Saved entries:

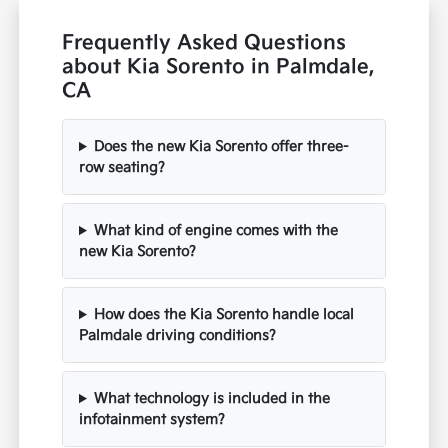
Frequently Asked Questions
about Kia Sorento in Palmdale,
CA
Does the new Kia Sorento offer three-
row seating?
What kind of engine comes with the
new Kia Sorento?
How does the Kia Sorento handle local
Palmdale driving conditions?
What technology is included in the
infotainment system?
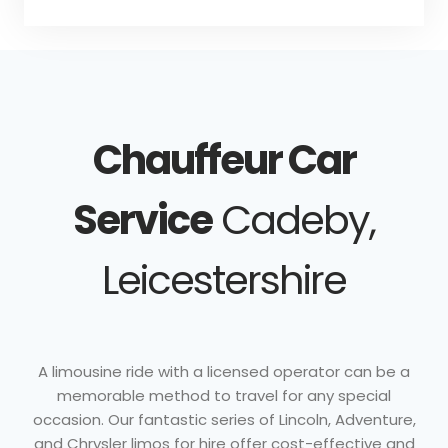
Chauffeur Car
Service
Cadeby,
Leicestershire
A limousine ride with a licensed operator can be a
memorable method to travel for any special
occasion. Our fantastic series of Lincoln, Adventure,
and Chrysler limos for hire offer cost-effective and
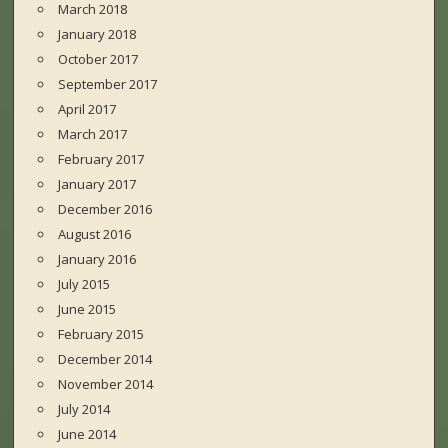
March 2018
January 2018
October 2017
September 2017
April 2017
March 2017
February 2017
January 2017
December 2016
August 2016
January 2016
July 2015
June 2015
February 2015
December 2014
November 2014
July 2014
June 2014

Description of the task: Where a picture appears, skip it and copy the rest of the data word for word.

Answer to this problem:
Frequently Asked Questions
about Kia Sorento in Palmdale,
CA
Does the new Kia Sorento offer three-
row seating?
What kind of engine comes with the
new Kia Sorento?
How does the Kia Sorento handle local
Palmdale driving conditions?
What technology is included in the
infotainment system?
Chauffeur Car
Service
Cadeby,
Leicestershire
A limousine ride with a licensed operator can be a
memorable method to travel for any special
occasion. Our fantastic series of Lincoln, Adventure,
and Chrysler limos for hire offer cost-effective and
March 2018
January 2018
October 2017
September 2017
April 2017
March 2017
February 2017
January 2017
December 2016
August 2016
January 2016
July 2015
June 2015
February 2015
December 2014
November 2014
July 2014
June 2014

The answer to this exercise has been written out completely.